Cloud CLI tools: Before deploying, ensure that you have the respective cloud provider CLI tools installed.
- AWS CLI v2 installed and configured with appropriate credentials
- Google Cloud SDK installed and initialized
- Azure CLI installed, logged in, and configured

AWS
GCP
Azure

Configure the AWS CLI:

aws configure

aws sso login

Check the credentials via cat ~/.aws/credentials to make sure it is set up correctly. You can also include the credentials as environment variables:

export AWS_ACCESS_KEY_ID="YOUR_ACCESS_KEY_ID"
export AWS_SECRET_ACCESS_KEY="YOUR_SECRET_ACCESS_KEY"

Initialize the Google Cloud SDK:

gcloud init

gcloud auth login

Initialize the Azure CLI:

az init

Log into your Azure account:

az login

1. Create stack/deployment

In this section, we'll walk through creating a deployment stack on AWS, GCP, and Azure. Each cloud provider has its own configuration steps, detailed below, but we simplify the setup by using Infrastructure-as-Code (IaC) templates.

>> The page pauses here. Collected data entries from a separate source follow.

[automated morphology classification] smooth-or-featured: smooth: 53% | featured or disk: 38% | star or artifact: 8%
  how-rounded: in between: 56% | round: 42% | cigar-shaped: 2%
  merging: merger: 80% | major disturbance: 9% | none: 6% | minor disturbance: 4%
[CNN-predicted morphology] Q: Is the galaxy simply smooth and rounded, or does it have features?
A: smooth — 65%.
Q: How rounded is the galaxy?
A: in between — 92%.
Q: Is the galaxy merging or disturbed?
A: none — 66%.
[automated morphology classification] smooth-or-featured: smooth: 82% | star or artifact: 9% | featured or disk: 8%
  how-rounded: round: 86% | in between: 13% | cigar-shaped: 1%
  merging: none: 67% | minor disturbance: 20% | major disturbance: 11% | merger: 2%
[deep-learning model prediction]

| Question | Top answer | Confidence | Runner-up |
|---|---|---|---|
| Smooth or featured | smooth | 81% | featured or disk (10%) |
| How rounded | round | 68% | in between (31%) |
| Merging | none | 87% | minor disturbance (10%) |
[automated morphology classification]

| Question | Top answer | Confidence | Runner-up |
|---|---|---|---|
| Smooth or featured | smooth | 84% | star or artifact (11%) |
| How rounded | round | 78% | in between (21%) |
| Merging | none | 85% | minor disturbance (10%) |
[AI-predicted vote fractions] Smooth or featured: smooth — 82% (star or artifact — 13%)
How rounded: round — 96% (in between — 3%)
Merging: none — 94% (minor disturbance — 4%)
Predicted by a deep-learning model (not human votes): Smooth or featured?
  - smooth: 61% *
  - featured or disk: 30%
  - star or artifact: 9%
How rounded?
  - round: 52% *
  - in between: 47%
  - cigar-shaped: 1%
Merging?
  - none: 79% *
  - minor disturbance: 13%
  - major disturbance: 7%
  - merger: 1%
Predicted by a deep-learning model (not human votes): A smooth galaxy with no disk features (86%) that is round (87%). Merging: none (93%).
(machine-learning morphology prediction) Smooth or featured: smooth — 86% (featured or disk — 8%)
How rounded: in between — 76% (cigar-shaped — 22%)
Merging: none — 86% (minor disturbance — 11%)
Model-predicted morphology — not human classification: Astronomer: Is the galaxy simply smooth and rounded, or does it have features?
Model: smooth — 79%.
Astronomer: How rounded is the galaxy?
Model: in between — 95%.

Start by cloning the MAX repository and navigating to the modular/examples/cloud-configs/ directory, where the necessary IaC templates and configuration files are organized for each cloud provider.

git clone -b stable https://github.com/modular/modular && cd modular/examples/cloud-configs

This directory includes all files required to deploy MAX to AWS, GCP, or Azure:

AMD GPU cloud deployment

Azure provides AMD GPU virtual machines. If you want to deploy MAX with AMD GPUs on Azure, you can use the modular/examples/cloud-configs/azure/amd/max-amd-azure.json config file. This file defines the appropriate image and settings for AMD-based inference workloads on an ND MI300X v5 series vm.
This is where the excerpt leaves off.